Each processor first activates the c − b = 2 check nodes and then c = 3 bit nodes referred to as ”active” nodes in Figure 3.3. The check nodes are updated corresponding to those that just enter into the influence of the ith processor and the bit nodes are those will exit the influence of the ith processor once updated. When a check node is activated, it reads the memory locations corresponding to the edges which it connects to and updates these locations with new messages. Activating a symbol node leads to exactly the same set of operations. In this case access to the memory locations containing the channel values is also needed to update messages.

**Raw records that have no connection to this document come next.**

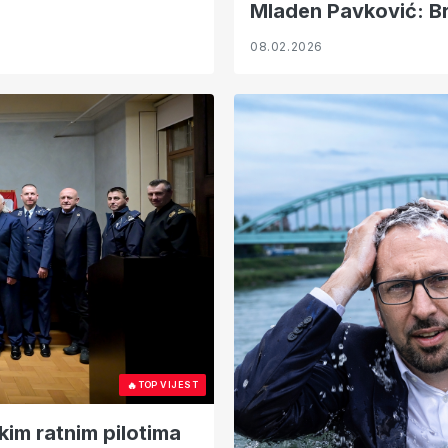
Mladen Pavković: Bra
08.02.2026
🔥
TOP VIJEST
im ratnim pilotima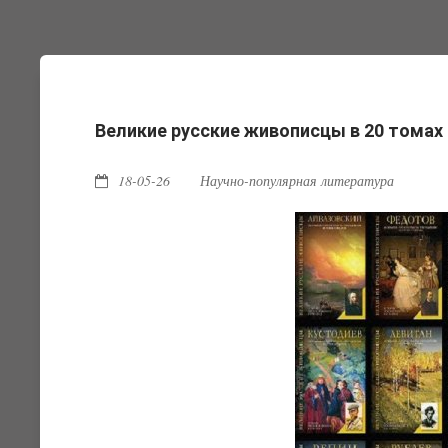
Великие русские живописцы в 20 томах
18-05-26
Научно-популярная литература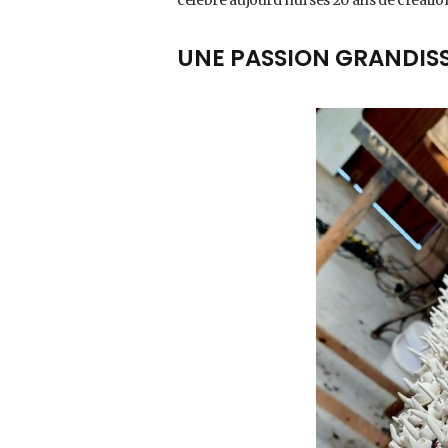
UNE PASSION GRANDIS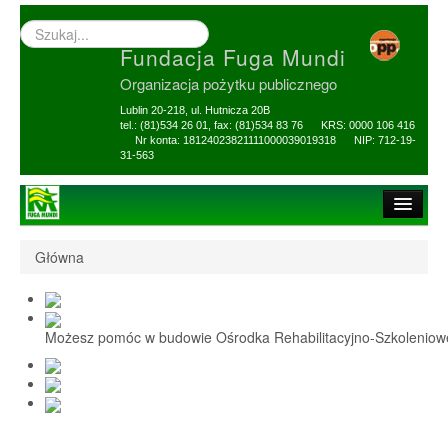
Wyszukiwarka
–
Fundacja Fuga Mundi
wprowadź
poszukiwany
Organizacja pożytku publicznego
zwrot
Lublin 20-218, ul. Hutnicza 20B
tel.: (81)534 26 01, fax: (81)534 83 76 KRS: 0000 106 416
Nr konta: 18124023821111000039019318 NIP: 712-19-
31-563
Strona główna
Główna
O Fundacji
1,5% i darowizny
Możesz pomóc w budowie Ośrodka Rehabilitacyjno-Szkolenio
Nasi Beneficjenci
Ośrodek Reh-Szkol
Sprawozdania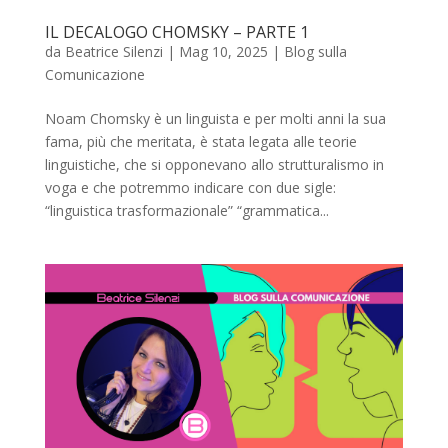
IL DECALOGO CHOMSKY – PARTE 1
da
Beatrice Silenzi
|
Mag 10, 2025
|
Blog sulla
Comunicazione
Noam Chomsky è un linguista e per molti anni la sua
fama, più che meritata, è stata legata alle teorie
linguistiche, che si opponevano allo strutturalismo in
voga e che potremmo indicare con due sigle:
“linguistica trasformazionale” “grammatica...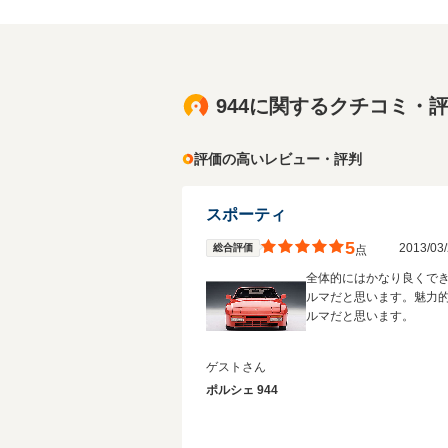
944に関するクチコミ・
評価の高いレビュー・評判
スポーティ
5
2013/0
総合評価
点
全体的にはかなり良くで
ルマだと思います。魅力
ルマだと思います。
ゲストさん
ポルシェ 944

The message updates are calculated according to the particular message passing algorithm being used, for example in the case of the BP algorithm the update equations are as in Chapter 2.

Consider the part of the Tanner graph under the influence of the first processor in Figure 3.3, i.e., the interval [t + 4(I − 1) − 1, t + 4I − 1]. The bottom of the two active check nodes at time t + 4I − 1 is connected to three bit nodes, the first at time t + 4I − 1, the second at time t + 4I − 3, and the third at time t + 4(I − 1). The corresponding edges are shown using dashed lines in Figure 3.3. Consider the situation just before the check nodes at time t + 4I − 1 are activated by processor 1. The edges corresponding to bit nodes in the past (shaded arrows) already contain the channel values (in general the values from the previous iteration). The check node only needs the channel value along the edge (in general the value from previous iteration) corresponding to the symbol node at t + 4I − 1 to be able to update messages along its connecting edges.

The last of the three active bit nodes at t + 4(I − 1) connects to two check nodes, one at time t + 4(I − 1), and the other at time t + 4I − 1. The corresponding edges are shown using dashed lines. Once more let us look at the situation just before the check nodes at t + 4I − 1 are activated by processor 1. Since the check node at time t + 4(I − 1) was activated earlier (in fact 3 time units back) this edge (shaded arrow) contains an updated message. The symbol node only lacks the message along the other edge (empty arrow), i.e.,

from the check node three time units away.

Once processor 1 activates the two check nodes at t + 4I − 1 each of them can use the values along the edges to which it connects and calculate the new message for each edge.

Thus, all edges connected to the two check nodes now contain updated messages. When the bit nodes are then activated all its edges contain updated messages from the associated check nodes. The symbol nodes can now calculate the new messages to be output along each of the connecting edges and the first iteration is complete for bit nodes at time t + 4(I − 1).

Observe that each processor can operate independent of the other processors. The Ith processor calculates APP values and outputs the final decoded values for the three active bit under its influence. This process is now repeated as the decoder slides along the Tanner graph.